Süleyman Soylu'ya "ıslık çalan mahalle" ihbarı
İçişleri Bakanı Süleyman Soylu, konuşmasının şu bölümünde sonuna kadar haklı;
"Terör ve uyuşturucu, küresel ve birbirini besleyen meselelerdir. Uyuşturucu terörü finanse ediyor, terör de uyuşturucuya kanal açıyor, kullanıyor, dağıtımını gerçekleştiriyor. Uyuşturucu meselesinde organize suç örgütleri, artık doğrudan terör örgütleriyle ilişki kuruyor. Hatta bazen şirket birleşmeleri gibi terör örgütlerinin çatısı altında faaliyetlerini sürdürüyor. Yani tıpkı iki şeritli bir yolun ileride tek şeride düşmesi gibi bu iki suç sahası, yani terör ve uyuşturucu, giderek yakınlaşıyor ve birleşiyor."

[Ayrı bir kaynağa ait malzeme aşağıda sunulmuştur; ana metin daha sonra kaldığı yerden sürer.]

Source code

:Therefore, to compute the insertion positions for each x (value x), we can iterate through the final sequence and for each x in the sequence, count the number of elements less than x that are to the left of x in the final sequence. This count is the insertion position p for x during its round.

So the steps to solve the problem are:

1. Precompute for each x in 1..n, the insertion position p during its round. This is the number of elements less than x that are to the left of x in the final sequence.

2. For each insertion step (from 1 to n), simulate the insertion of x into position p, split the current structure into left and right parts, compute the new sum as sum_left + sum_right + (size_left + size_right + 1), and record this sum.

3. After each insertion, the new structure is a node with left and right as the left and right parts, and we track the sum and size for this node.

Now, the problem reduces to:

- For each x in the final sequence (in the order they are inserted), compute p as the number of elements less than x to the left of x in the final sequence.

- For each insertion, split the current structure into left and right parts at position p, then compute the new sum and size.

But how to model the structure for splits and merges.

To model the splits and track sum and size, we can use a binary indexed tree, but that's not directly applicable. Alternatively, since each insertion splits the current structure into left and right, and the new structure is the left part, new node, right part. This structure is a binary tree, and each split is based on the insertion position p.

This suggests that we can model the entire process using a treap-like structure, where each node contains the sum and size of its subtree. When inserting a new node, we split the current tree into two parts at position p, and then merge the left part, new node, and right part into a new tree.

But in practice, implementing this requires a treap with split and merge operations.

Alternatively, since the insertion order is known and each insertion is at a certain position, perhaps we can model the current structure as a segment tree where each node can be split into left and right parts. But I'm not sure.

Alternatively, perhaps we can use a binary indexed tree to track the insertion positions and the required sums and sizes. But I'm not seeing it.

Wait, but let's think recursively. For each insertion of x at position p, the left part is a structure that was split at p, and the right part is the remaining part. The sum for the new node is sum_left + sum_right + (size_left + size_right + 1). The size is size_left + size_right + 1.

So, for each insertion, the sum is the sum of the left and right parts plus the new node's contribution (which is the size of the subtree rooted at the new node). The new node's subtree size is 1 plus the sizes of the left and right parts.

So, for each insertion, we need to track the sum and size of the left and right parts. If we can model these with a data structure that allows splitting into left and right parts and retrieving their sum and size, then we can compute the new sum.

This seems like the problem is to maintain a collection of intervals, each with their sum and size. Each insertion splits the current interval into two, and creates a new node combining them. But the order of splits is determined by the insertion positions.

Ama devamında söylediği şu sözlerde ne kadar haklı, emin değilim:
"Dünya hala, havaya bakıp ıslık çalmaktadır. 2015 yılı dünya extacy yakalamalarında biz birinci sıradayız. Küresel eroin yakalamalarının yüzde 16'sını biz gerçekleştiriyoruz. Avrupa eroin yakalamalarının da iki katını gerçekleştiriyoruz. Beni bağışlasınlar, teşbihte hata olmaz, biz olmasak Avrupa'da neredeyse ayık gezebilen genç kalmayacak…"
***
Daha önceki gece, Tekirdağ'da, şehrin göbeğinde gördüğüm manzarayı aktarayım:
Giyime kuşamına bakınca hiç öyle 'sokak çocuğu', 'sokak serserisi' deyip geçemeyeceğiniz bir genç, sokağın başındaki merdivenlerde Rodin'in ünlü 'Düşünen Adam'ını andıran bir pozisyonda -tek fark gencin kafası neredeyse bedenine kapanmış, düşmüş halde- hareketsiz duruyor. Çift şeritli(!) merdivenin diğer tarafında, bir bankta başka iki genç şüpheli davranışlar içinde; muhtemelen onlar da arkadaşlarıyla aynı duruma gelecek birkaç dakika içinde…
Aynı yerde, neredeyse her gün, benzer tablolarla karşılaştığı her halinden belli olan yakınım, son derece sakin, sıradan, olağan bir şeymiş gibi "uyuşturucudan" dedi.
Üstelik öyle hizbe, kuytu bir köşede değil ha; yol üstü… Günün her saati, çoluk çocuğun, ailelerin kullandığı bir yer…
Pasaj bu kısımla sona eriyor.